What about clinical breast examination and self-breast examination often advertised to women?
The data is clear that clinical breast exam and teaching women to self-examine their breasts does not seem to help. But if a woman becomes aware of a new breast lump, she should have it evaluated. Part of the attention to breast cancer has been good. Ironically, it is possible that screening mammography could be the best way to do the clinical breast exam, if the threshold would be looking for things 1 cm or bigger. I think a lot of harm from mammography could be reduced if the thresholds for further investigation were much higher.
The general conundrum of screening is we have to involve a whole bunch of people to potentially help a very few. We have to pay attention to not disturb the rest of them.
How do you see the paper that claimed an increase in advanced cases of prostate cancer after USPSTF 2012 recommendation against screening?
That report—an increased number of late stages of prostate cancer—was highly flawed. They were only talking about “counts”; they never had a denominator.
In the U.S. data so far (Figure 3), the incidence of metastatic prostate cancer at first presentation (the cancer was already metastatic at the moment of diagnosis) continues to stay stable. But I expect it will go up.
What you see is the implementation of PSA screening really had an effect on that incidence; it almost cut it in half. This is a sign that the bad cancers are being found early. Now it’s been fairly stable, but I wouldn’t be surprised if it goes back up, because PSA screening is going down. But whether that changes death rates is a separate question, because early treatment must matter.
Notice, in comparison, the incidence of metastatic breast cancer at first presentation never changes; it is pretty stable. Mammography screening has not been able to reduce the amount of breast cancer diagnosed at this very late stage. That’s not the mammographers’ fault; that’s the fault of the aggressive cancers (the birds in the barnyard analogy).

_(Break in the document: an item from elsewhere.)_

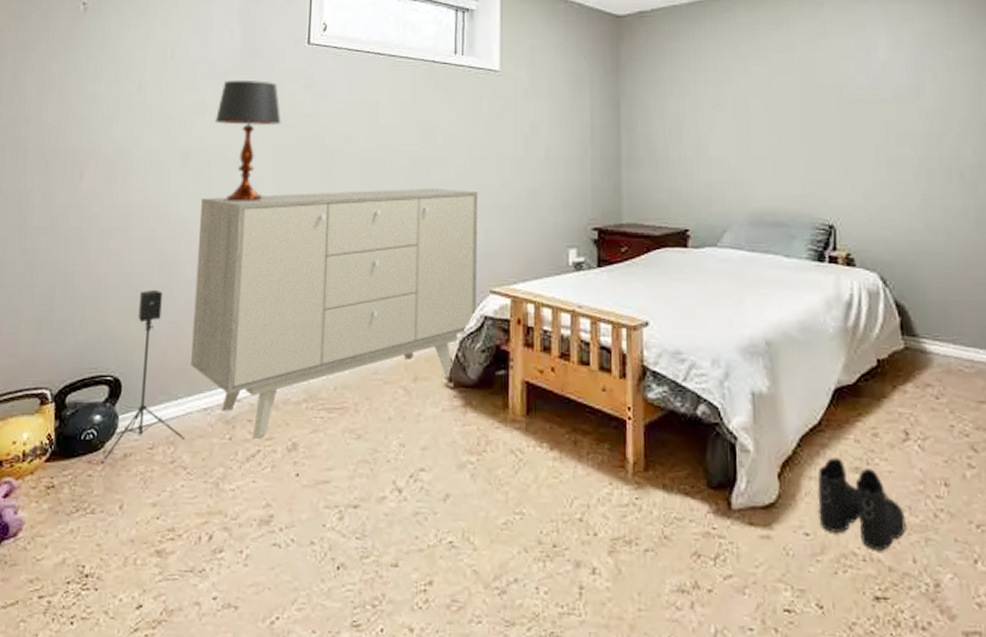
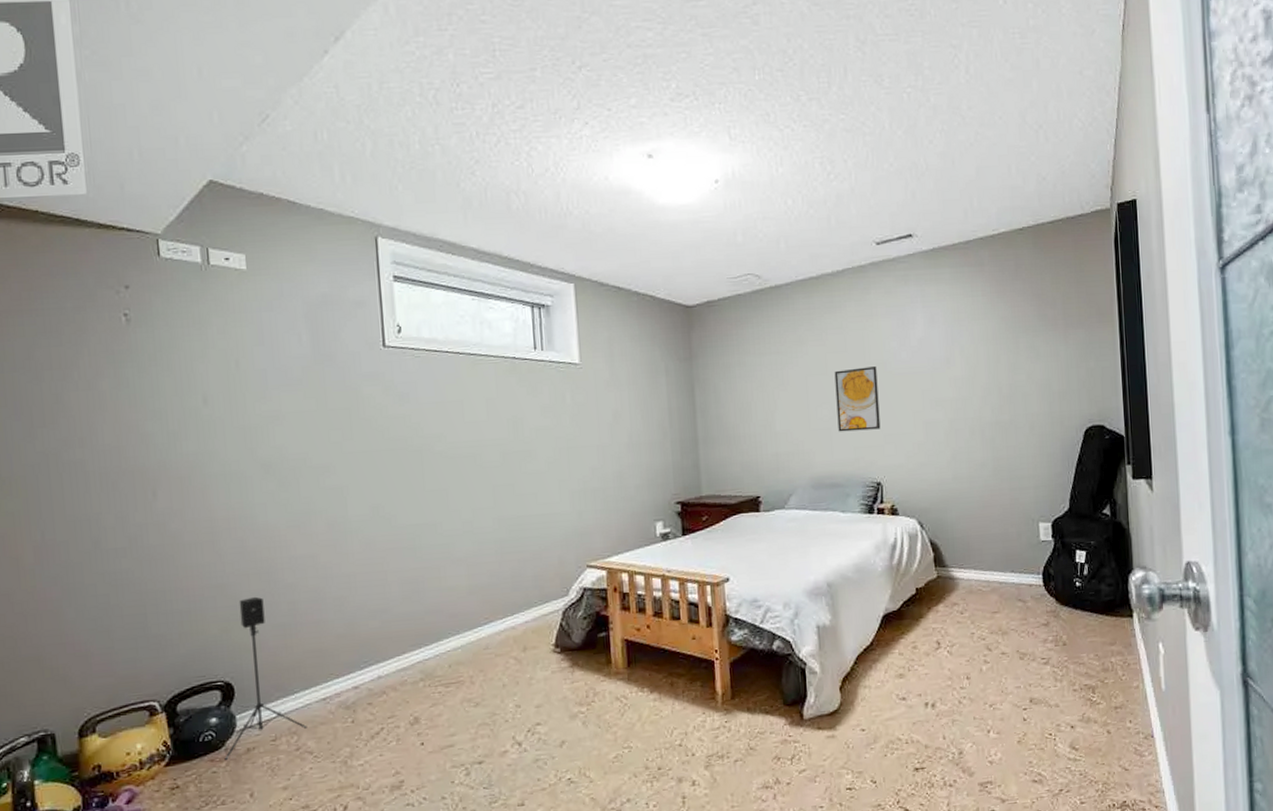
sideboard: present [191,189,479,439] -> none [290,477,576,719]
table lamp: present [214,81,281,203] -> none [294,386,365,508]
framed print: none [780,91,834,163] -> present [834,366,881,432]
boots: present [817,457,906,550] -> none [870,668,938,734]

- Shaukat, A., S.J. Mongin, M.S. Geisser, et al. 2013. Long-term mortality after screening for colorectal cancer. New England Journal of Medicine 369(12): 1106–14. doi: 10.1056/NEJMoa1300720.
- Welch, H.G., and O.W. Brawley. 2018. Scrutiny-dependent cancer and self-fulfilling risk factors. Annals of Internal Medicine 168(2): 143–144. doi: 10.7326/M17-2792.
- Welch, H.G., D.H. Gorski, and P.C. Albertsen. 2015. Trends in metastatic breast and prostate cancer—lessons in cancer dynamics. New England Journal of Medicine 373: 1685–1687. doi: 10.1056/NEJMp1510443.